Iceland blessed us with perfect running weather for the race on Saturday morning. It was crisp and cool with a massive cloudless azure sky.

At the last moment, I decided to run with Lizzie, for the first few miles at least. I wasn’t sure how fit I was. I was unsure of my ankle, so there seemed little point in smashing myself to finish in around 90 minutes.  Liz was hoping to run about 1 hour 40 minutes.


The first part of the course was flat and fast, but at around 10 miles Lizzie was feeling the pace after an aggressive start and told me to bugger off. I felt OK so decided to push the final 5k and test my legs. I lifted my pace to around 6:20 per mile.

I saw Jock a few hundred metres further on. He was having a storming run – well under his 1 hour 40 target pace. I was passing dozens of runners, and I expected to go sweeping past him but he latched onto me and we ran the next mile together in under 6:30.

I decided to pace him in as best I could, it seemed the least I could do after he had shepherded me home safely at Comrades last year when I was a gibbering wreck.


We finished in just outside 1:37, a great time for Jock and testament to four 70 + mile weeks of hard training.  He is also running at Chester and I need to get my act together or he will be giving me a beating.

Liz finished just after us in  1:40 and a few seconds and nabbed a top ten age group finish to boot.

After a few days back home, I’m finally focussing on training again. Although my ankle isn’t right, I will just have to ignore it for now and try to train through. If I break down again, then so be it. I have to gamble on four big mileage weeks so that I can line up in something like decent shape and then just try to bury myself on the day.

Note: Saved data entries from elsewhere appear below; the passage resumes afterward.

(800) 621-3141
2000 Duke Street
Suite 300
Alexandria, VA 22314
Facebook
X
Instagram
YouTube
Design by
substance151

I’m running the third Even Splits 5K race tonight at the Brownlee cycling track. I’ve run 19:05 and 18:38 in the first two races. I doubt that I’ll go quicker tonight.

Despite my lack of miles, one bit of good news is that my weight has remained quite low – I’m hovering at around 11 stones, which is about my racing weight. My aerobic fitness isn’t too bad, its my legs that are letting me down. Time to get running!